Types of Business Level Strategy and Global Demand
Business level strategy is about improving the competitive position of a firm’s products or services within a particular industry or market segment. According to Porter, there are three ways of business level strategy: cost leadership, differentiation, and focus. Each of these strategies can affect the global demand for the firm’s products or services in different ways.
Cost Leadership Strategy and Global Demand
Cost leadership is about offering low price products by reducing expenses, creating economy of scale, developing advanced technology, or sourcing raw materials. A firm that adopts this strategy can increase its global demand by attracting price-sensitive customers, expanding into new markets, or creating entry barriers for competitors. However, this strategy also involves some risks, such as price wars, imitation, or reduced quality. Examples of firms that use cost leadership strategy are Walmart, IKEA, and Ryanair.

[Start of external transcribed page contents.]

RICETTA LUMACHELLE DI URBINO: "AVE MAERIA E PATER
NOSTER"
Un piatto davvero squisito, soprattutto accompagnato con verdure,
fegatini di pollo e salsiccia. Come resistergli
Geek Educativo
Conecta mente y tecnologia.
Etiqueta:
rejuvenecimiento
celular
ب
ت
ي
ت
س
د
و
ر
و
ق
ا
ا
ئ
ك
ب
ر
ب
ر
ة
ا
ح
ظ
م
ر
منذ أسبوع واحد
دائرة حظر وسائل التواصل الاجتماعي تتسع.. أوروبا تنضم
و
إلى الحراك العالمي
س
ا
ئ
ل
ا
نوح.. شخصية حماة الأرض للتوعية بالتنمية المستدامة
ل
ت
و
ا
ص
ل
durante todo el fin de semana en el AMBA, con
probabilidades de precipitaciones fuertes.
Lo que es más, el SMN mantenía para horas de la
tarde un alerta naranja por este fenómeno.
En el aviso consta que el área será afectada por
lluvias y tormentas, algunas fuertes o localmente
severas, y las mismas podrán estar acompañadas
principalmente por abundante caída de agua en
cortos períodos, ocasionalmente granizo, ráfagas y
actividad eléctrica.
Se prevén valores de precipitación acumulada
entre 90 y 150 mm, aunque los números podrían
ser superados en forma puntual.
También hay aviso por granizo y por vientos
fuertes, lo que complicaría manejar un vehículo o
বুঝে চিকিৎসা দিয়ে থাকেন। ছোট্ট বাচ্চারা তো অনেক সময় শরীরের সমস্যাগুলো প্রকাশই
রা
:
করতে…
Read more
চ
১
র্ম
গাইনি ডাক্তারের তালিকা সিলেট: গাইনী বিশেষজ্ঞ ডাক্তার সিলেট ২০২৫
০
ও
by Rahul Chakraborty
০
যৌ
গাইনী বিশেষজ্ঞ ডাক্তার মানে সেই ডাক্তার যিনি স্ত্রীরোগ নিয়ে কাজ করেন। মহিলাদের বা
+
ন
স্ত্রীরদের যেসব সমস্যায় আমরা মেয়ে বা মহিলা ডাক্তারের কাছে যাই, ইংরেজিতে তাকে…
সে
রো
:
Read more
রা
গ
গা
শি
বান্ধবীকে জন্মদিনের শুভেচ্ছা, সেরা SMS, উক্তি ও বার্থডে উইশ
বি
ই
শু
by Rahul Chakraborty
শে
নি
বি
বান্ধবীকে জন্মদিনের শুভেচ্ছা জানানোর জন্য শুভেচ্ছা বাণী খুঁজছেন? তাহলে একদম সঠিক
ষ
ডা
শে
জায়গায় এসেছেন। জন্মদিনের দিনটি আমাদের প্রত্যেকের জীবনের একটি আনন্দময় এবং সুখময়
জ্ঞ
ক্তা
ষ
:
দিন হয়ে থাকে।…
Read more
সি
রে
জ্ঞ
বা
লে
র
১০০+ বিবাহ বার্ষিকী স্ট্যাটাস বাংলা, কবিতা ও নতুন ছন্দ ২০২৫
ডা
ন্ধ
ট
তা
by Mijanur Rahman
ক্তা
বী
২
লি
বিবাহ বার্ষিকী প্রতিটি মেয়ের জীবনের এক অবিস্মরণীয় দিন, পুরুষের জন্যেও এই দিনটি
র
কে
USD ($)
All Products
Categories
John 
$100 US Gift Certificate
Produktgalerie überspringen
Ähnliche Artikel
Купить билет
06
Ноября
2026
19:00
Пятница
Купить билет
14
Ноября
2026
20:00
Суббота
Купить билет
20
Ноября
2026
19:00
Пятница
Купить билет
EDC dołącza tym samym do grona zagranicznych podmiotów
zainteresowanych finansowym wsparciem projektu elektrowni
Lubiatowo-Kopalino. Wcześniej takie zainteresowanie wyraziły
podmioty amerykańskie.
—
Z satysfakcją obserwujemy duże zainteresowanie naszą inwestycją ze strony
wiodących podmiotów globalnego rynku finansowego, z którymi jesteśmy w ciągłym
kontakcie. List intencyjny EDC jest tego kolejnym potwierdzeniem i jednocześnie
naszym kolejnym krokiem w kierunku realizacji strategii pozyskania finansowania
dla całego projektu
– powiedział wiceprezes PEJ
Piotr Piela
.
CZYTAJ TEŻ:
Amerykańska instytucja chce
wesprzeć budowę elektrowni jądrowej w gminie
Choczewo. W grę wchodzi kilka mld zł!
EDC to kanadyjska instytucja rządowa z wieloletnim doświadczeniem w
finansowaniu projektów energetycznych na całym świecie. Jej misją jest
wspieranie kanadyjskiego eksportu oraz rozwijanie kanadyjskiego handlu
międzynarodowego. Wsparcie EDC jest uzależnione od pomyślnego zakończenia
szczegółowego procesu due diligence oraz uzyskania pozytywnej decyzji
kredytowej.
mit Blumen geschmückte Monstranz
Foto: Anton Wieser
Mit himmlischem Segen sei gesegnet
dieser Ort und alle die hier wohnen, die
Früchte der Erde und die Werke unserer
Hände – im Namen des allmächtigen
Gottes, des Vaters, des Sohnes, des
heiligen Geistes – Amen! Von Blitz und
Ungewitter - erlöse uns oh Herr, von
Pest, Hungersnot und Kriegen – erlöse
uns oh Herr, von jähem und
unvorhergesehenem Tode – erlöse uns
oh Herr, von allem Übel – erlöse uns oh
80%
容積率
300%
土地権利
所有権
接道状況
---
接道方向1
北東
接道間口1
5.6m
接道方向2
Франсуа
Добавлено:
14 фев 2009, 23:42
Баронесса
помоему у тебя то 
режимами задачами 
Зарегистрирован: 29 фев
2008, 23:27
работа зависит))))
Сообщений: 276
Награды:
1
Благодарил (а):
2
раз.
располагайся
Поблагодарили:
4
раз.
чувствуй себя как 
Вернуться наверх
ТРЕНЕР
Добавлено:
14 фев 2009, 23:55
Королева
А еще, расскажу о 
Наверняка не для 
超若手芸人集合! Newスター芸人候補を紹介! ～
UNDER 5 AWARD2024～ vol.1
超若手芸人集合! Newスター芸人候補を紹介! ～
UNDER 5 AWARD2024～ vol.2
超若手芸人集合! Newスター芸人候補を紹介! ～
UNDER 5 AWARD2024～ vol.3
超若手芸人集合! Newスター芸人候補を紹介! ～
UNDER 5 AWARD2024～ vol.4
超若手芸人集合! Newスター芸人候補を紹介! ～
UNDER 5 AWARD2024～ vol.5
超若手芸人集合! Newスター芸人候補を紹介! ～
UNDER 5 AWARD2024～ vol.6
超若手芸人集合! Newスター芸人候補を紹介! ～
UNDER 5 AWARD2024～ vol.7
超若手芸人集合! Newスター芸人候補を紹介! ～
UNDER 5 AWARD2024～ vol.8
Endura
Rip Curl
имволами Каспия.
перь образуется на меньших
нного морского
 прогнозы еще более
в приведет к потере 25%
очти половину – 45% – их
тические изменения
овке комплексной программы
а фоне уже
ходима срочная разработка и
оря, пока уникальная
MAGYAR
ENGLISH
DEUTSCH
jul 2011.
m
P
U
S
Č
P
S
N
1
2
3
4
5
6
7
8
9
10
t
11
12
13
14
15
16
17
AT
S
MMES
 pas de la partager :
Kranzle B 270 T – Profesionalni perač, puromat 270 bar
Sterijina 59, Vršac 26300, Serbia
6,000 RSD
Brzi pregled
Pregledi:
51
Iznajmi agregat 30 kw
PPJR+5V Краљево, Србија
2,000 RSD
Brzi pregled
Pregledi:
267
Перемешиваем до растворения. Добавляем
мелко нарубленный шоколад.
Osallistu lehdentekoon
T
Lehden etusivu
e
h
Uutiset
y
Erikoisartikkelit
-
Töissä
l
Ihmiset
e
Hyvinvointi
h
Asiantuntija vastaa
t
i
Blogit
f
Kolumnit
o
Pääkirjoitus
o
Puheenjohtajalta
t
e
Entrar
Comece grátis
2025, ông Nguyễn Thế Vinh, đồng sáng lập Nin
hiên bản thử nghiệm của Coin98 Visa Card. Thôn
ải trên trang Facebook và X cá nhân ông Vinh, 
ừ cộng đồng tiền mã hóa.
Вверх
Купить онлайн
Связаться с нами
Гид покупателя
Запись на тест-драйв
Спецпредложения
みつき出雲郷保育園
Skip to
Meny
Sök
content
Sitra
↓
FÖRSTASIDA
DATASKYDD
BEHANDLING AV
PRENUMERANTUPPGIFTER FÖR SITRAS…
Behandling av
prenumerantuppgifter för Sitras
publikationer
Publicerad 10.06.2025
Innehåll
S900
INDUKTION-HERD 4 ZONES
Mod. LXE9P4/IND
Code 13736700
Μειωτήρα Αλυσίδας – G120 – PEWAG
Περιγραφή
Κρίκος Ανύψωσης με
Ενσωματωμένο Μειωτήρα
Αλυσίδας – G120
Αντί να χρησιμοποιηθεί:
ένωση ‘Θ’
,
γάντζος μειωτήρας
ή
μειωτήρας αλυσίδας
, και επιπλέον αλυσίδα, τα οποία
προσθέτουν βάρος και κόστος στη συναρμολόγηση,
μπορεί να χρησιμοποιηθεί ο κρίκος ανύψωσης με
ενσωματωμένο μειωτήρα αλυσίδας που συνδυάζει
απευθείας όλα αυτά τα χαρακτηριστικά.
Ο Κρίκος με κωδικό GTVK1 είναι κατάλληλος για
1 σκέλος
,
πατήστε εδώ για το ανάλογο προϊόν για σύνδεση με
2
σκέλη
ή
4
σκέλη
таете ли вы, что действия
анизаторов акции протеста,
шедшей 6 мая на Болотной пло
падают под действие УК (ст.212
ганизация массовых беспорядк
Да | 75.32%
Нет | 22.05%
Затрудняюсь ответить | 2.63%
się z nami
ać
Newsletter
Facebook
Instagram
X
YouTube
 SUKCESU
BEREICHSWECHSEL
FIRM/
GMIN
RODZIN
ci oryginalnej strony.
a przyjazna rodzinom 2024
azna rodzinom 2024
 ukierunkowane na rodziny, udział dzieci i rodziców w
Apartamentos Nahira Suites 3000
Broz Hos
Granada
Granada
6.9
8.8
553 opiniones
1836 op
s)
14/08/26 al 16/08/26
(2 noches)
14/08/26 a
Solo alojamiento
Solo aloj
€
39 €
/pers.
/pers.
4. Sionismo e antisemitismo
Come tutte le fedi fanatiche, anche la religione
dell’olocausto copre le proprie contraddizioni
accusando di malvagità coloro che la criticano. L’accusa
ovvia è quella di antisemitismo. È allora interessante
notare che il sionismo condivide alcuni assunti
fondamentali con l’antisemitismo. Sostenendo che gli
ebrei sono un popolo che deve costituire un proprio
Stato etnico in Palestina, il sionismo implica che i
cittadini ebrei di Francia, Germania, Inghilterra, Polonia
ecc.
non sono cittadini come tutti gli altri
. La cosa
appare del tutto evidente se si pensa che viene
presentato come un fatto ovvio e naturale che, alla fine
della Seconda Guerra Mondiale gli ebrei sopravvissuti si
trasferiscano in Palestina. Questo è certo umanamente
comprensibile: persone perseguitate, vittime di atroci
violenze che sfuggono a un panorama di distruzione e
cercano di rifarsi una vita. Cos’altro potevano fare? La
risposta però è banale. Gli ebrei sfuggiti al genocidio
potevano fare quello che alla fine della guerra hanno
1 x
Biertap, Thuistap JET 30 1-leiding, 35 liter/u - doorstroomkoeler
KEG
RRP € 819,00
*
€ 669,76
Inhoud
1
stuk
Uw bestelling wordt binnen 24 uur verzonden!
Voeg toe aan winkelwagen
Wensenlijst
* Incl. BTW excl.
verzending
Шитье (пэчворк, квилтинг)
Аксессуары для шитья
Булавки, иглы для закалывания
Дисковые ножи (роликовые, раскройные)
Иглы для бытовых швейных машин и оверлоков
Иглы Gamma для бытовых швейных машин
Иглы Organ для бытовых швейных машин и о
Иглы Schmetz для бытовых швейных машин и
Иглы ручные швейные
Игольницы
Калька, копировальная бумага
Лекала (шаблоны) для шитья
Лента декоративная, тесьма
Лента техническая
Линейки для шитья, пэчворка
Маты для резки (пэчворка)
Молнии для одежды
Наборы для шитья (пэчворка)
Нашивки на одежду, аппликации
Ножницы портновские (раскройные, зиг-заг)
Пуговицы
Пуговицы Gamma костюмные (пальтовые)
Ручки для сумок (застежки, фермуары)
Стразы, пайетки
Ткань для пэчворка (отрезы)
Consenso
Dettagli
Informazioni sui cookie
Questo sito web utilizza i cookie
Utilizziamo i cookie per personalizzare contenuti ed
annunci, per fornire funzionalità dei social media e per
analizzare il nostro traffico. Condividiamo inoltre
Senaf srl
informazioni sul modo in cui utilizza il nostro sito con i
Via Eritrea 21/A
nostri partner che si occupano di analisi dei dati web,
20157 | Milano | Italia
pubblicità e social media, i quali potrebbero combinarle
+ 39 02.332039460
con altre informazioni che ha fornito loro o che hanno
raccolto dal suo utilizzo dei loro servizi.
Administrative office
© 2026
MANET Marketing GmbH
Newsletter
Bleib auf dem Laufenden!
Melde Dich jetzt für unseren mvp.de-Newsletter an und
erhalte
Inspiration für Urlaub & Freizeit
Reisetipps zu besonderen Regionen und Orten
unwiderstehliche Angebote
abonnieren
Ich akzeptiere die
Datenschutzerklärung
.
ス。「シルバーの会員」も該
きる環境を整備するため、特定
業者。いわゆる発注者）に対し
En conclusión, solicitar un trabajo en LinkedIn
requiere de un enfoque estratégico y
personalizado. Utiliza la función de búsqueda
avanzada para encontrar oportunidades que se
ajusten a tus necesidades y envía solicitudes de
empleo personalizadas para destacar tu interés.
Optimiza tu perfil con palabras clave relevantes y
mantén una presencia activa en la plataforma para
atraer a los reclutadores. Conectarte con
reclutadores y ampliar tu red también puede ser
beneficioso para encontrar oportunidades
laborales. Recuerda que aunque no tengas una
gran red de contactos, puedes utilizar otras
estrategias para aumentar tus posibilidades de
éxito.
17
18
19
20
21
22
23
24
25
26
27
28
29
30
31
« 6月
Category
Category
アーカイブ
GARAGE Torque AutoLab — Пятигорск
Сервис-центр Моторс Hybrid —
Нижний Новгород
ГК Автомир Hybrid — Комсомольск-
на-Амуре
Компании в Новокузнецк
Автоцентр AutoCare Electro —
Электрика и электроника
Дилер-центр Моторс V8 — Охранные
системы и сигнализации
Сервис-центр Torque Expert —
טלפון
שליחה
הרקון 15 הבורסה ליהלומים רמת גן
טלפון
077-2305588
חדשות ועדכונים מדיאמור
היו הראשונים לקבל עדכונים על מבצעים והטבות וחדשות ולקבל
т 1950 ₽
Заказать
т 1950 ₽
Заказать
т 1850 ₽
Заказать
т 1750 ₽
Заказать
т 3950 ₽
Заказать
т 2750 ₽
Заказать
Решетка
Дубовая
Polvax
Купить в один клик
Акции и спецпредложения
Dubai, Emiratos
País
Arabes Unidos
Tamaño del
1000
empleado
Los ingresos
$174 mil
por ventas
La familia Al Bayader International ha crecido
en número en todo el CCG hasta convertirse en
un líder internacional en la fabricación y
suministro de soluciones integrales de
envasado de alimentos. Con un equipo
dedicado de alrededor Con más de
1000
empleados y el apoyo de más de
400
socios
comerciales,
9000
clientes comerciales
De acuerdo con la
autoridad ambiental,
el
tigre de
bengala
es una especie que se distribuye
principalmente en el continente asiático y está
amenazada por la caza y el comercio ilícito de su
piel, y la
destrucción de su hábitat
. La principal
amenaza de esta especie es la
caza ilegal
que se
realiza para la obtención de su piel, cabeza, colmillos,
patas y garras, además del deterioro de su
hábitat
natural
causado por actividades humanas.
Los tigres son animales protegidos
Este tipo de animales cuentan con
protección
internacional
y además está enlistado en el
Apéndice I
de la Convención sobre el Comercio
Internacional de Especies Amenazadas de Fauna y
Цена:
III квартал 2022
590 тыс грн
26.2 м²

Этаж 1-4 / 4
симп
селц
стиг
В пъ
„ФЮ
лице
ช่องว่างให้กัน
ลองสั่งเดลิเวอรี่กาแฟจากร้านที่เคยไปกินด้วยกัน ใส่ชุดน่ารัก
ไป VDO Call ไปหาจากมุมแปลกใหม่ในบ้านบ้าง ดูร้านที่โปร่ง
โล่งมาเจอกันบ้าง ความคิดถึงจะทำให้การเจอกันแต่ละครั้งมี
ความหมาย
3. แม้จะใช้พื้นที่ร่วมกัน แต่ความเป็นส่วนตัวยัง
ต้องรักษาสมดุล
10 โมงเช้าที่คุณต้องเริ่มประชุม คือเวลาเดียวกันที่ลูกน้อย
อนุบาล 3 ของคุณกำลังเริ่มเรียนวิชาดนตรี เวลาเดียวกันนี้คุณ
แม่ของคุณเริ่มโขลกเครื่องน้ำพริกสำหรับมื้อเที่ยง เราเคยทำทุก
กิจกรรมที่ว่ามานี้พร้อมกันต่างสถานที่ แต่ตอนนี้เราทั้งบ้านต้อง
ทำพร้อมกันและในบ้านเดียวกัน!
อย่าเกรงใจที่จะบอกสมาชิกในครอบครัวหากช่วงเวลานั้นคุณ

Differentiation Strategy and Global Demand
Differentiation is about offering unique or distinctive product features that are valued by customers and allow higher prices. A firm that adopts this strategy can increase its global demand by creating customer loyalty, enhancing brand image, or reducing price sensitivity. However, this strategy also involves some costs, such as research and development, marketing, or customer service. Examples of firms that use differentiation strategy are Apple, Starbucks, and BMW.
Focus Strategy and Global Demand
Focus is about targeting a specific market segment or niche with either cost or differentiation advantages. A firm that adopts this strategy can increase its global demand by meeting the needs and preferences of a narrow group of customers, avoiding direct competition, or exploiting local opportunities. However, this strategy also involves some challenges, such as limited growth potential, niche erosion, or increased rivalry. Examples of firms that use focus strategy are Ferrari, Lululemon, and Netflix.